◆ **ACTIVITY**
Nothing may differ between your reply and the listing that follows.

◆ **EXERCISE DATA**
'''

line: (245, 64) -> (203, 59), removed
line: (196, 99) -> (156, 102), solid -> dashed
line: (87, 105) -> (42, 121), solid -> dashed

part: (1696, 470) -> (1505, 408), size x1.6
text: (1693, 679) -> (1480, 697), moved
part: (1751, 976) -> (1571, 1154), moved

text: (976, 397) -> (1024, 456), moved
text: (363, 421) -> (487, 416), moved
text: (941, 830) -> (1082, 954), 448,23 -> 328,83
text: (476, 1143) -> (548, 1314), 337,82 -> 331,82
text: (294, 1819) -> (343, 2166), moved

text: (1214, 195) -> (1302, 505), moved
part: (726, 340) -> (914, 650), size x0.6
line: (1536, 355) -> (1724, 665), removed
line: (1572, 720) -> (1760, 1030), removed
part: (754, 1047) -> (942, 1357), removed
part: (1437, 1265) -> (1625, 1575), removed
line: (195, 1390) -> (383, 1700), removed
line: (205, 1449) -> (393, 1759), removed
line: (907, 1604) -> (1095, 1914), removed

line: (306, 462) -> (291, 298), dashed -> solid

'''

◆ **ANSWER TO THE PROBLEM**
line: (245, 64) -> (203, 59), removed
line: (196, 99) -> (156, 102), solid -> dashed
line: (87, 105) -> (42, 121), solid -> dashed

part: (1696, 470) -> (1505, 408), size x1.6
text: (1693, 679) -> (1480, 697), moved
part: (1751, 976) -> (1571, 1154), moved

text: (976, 397) -> (1024, 456), moved
text: (363, 421) -> (487, 416), moved
text: (941, 830) -> (1082, 954), 448,23 -> 328,83
text: (476, 1143) -> (548, 1314), 337,82 -> 331,82
text: (294, 1819) -> (343, 2166), moved

text: (1214, 195) -> (1302, 505), moved
part: (726, 340) -> (914, 650), size x0.6
line: (1536, 355) -> (1724, 665), removed
line: (1572, 720) -> (1760, 1030), removed
part: (754, 1047) -> (942, 1357), removed
part: (1437, 1265) -> (1625, 1575), removed
line: (195, 1390) -> (383, 1700), removed
line: (205, 1449) -> (393, 1759), removed
line: (907, 1604) -> (1095, 1914), removed

line: (306, 462) -> (291, 298), dashed -> solid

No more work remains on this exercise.